Seeking world leaders in dialogue

December 04, 2014

Simon Fraser University’s Centre for Dialogue is now accepting nominations for the 2015/16 Jack P. Blaney Award for Dialogue.

The award will be presented to an individual who has demonstrated international excellence in the use of dialogue to further the understanding of complex and profound public issues. Nominations are encouraged from the fields of international diplomacy and conflict resolution, climate solutions, intercultural interpretation and civic engagement.

In 2014, Chief Robert Joseph, ambassador for Reconciliation Canada, received the “Blaney” for his work in renewing and reconciling relationships among Canada’s Aboriginal and non-Aboriginal peoples.

The Centre hosted a series of five events to recognize this theme of reconciliation, including youth and community workshops, commissioned works of poetry and Reconciling Injustices in a Pluralistic Canada, one of the most comprehensive dialogue events ever held in Canada to highlight the role of stakeholders in reconciling injustices.

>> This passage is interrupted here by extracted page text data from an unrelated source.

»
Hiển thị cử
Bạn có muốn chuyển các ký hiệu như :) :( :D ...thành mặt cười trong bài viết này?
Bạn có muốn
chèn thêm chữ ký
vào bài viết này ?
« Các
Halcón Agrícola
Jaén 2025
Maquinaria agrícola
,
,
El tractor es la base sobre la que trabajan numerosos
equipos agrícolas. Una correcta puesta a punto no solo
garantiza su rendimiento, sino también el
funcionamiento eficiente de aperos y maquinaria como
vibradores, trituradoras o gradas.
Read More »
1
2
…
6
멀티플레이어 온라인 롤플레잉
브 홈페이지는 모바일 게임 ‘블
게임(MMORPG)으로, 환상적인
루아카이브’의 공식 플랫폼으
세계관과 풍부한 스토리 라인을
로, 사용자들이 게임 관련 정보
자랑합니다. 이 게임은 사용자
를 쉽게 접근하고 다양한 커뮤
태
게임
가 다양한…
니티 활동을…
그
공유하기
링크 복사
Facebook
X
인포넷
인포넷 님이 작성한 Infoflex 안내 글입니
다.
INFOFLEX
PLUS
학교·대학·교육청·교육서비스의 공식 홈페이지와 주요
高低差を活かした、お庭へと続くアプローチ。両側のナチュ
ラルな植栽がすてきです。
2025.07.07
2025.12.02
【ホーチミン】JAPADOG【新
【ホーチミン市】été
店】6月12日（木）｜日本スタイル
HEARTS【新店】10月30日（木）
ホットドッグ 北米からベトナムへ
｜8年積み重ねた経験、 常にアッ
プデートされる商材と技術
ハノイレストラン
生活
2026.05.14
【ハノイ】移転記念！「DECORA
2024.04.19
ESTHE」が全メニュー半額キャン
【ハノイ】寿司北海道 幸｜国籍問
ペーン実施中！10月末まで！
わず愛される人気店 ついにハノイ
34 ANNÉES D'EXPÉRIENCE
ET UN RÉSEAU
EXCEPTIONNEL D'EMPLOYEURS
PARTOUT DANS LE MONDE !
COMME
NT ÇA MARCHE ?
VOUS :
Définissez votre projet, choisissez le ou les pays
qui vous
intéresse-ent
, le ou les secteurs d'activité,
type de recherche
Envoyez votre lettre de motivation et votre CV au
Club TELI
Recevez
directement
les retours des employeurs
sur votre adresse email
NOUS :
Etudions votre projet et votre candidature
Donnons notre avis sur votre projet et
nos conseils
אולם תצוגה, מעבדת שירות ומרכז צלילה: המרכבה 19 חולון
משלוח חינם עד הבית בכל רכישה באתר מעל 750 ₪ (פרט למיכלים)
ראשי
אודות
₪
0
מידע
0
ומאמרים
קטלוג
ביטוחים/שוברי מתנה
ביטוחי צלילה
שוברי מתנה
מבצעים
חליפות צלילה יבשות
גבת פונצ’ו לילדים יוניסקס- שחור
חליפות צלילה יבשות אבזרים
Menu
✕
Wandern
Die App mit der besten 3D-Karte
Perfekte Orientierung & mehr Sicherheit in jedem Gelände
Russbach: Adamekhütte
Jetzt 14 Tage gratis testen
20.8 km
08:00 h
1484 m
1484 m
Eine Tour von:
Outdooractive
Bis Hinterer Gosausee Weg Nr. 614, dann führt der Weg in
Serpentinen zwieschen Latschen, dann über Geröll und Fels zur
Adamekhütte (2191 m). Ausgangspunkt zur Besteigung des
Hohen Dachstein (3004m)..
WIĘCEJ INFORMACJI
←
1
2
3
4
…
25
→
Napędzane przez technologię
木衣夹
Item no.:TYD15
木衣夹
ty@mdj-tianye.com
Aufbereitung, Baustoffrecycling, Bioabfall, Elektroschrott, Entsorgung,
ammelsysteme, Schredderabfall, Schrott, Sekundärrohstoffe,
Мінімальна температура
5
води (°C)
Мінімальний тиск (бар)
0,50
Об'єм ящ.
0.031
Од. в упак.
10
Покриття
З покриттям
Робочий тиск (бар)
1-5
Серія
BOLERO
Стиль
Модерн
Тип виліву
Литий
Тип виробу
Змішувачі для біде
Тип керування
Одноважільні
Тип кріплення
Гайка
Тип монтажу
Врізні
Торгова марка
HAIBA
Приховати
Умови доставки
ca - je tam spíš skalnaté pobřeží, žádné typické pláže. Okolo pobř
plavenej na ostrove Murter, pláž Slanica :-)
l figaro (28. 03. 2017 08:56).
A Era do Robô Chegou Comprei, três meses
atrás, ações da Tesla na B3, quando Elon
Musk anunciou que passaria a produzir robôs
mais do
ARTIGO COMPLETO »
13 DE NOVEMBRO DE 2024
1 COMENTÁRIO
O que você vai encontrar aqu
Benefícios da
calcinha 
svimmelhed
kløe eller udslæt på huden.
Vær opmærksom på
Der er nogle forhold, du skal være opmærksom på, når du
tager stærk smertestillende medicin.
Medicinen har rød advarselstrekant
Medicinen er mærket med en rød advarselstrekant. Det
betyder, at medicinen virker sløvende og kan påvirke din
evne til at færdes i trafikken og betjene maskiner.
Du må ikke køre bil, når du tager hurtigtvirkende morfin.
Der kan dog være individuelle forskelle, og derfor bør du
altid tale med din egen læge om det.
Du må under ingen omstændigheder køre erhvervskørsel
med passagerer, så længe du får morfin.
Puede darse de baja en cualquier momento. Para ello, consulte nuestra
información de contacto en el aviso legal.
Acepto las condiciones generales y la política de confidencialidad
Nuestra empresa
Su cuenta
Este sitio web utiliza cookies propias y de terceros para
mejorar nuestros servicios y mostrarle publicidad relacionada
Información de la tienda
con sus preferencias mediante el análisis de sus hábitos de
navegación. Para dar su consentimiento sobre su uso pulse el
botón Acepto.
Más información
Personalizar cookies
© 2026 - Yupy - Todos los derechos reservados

Charter for Compassion founder Karen Armstrong, a TED prize recipient, and received the “Blaney” in 2012 and partnered with the Centre to host 12 Days of Compassion. The event served as a catalyst for a citywide conversation on compassion, creating 10 unique events that included the launch of the Greater Vancouver Compassion Network and a compassionate cities initiative. Armstrong returned to the Centre on Nov. 17, 2014 to launch and discuss her new book Fields of Blood: Religion and the History of Violence.

Additional past “Blaney” recipients include former United Nations High Commissioner for Human Rights Mary Robinson, choreographer and interdisciplinary artist Liz Lerman and former Under-Secretary General of the United Nations Maurice Strong

For more information on the award and the full nomination package:

The Jack P. Blaney Award for Dialogue is supported by an endowment fund established in September 2000 by friends and colleagues to honour Jack P. Blaney, SFU president emeritus. Blaney saw the need for a dedicated facility to promote and support dialogue among citizens with diverse views to find a path to positive action.